A passenger walks past a Lufthansa ticket counter at Frankfurt Airport in Frankfurt, Germany, September 21 2020. Picture: REUTERS/RALPH ORLOWSKI
A passenger walks past a Lufthansa ticket counter at Frankfurt Airport in Frankfurt, Germany, September 21 2020. Picture: REUTERS/RALPH ORLOWSKI

Europe’s largest airline is accelerating fleet and staff cuts amid mounting concern about the severity of the slump in global travel.

Deutsche Lufthansa will slim down by 150 jets by the middle of the decade, 50 more than previously planned, the German group said Monday. That could cost the equivalent of 5,000 posts on top of 22,000 that are already going, since the carrier believes each plane supports about 100 workers.

Lufthansa said it will record an impairment of €1.1bn this quarter against the value of grounded aircraft.

The fleet move is the most dramatic yet among European airlines that are rethinking recovery plans as the coronavirus continues to rage across the region. A hoped-for surge in late summer bookings failed to materialise, and with many nations still limiting travel through quarantines and other measures, carriers are beginning to hunker down for a long-term depression in demand.

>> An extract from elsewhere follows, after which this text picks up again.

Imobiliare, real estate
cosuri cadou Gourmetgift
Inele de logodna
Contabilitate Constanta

“The outlook for international air traffic has significantly worsened in recent weeks,” Lufthansa said. “With the summer travel season coming to an end, passenger and booking figures are declining again.”

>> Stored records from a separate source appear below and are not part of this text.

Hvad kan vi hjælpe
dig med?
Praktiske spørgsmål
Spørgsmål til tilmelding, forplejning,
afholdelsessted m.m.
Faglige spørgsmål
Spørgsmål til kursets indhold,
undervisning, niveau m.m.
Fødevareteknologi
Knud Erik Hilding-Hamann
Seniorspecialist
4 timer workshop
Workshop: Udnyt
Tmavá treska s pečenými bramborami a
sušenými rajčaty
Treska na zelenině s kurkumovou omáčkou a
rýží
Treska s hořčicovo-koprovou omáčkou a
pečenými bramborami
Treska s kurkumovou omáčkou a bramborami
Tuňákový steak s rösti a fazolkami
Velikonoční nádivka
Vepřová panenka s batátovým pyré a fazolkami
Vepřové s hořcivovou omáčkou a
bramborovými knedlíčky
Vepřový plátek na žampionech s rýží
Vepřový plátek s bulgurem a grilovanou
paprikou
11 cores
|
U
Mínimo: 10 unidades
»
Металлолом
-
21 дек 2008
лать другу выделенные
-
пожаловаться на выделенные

Lufthansa shares fell as much as 8.8%, the biggest intraday decline since June 11, and were trading 8% lower at €7.92 in Frankfurt. That takes the decline in 2020 to 52%.

The company said it will now bring back only 20% to 30% of capacity by the end of the fourth quarter, down from a target of half previously.

In addition to fleet changes already announced, seven Airbus A340-600s will be retired, with 10 more, together with eight A380 superjumbos, to be reactivated only in the event of “an unexpectedly rapid market recovery”.

Remaining four-engines jets including fleets of Boeing 747 jumbos and smaller A340-300s are not affected.

While global air travel is suffering its worst-ever contraction, Lufthansa is more exposed than many carriers because of a reliance on long-haul and business markets that are still largely grounded by the pandemic. The company is burning through half a billion euros in cash each month, a figure it plans to trim to €400m by winter through “strict cost management”.

Lufthansa has started to fire staff in the US and China, cutting its workforce by more than 8,000 by June 30. It has so far shied away from dismissals in Germany, despite estimating that half the original cuts would fall there, saying it wants to reach deals to pare costs while holding on to most workers.

The extension of state furloughs through 2021 has also made it economically less beneficial to offload German staff, partly masking the extent of problems at a carrier that will need to repay a €9bn state bailout.

Still, Lufthansa said it will reduce administrative office space by 30% in Germany as it conducts a worldwide review, while confirming plans for a 20% cut in management posts be implemented in the first quarter of next year.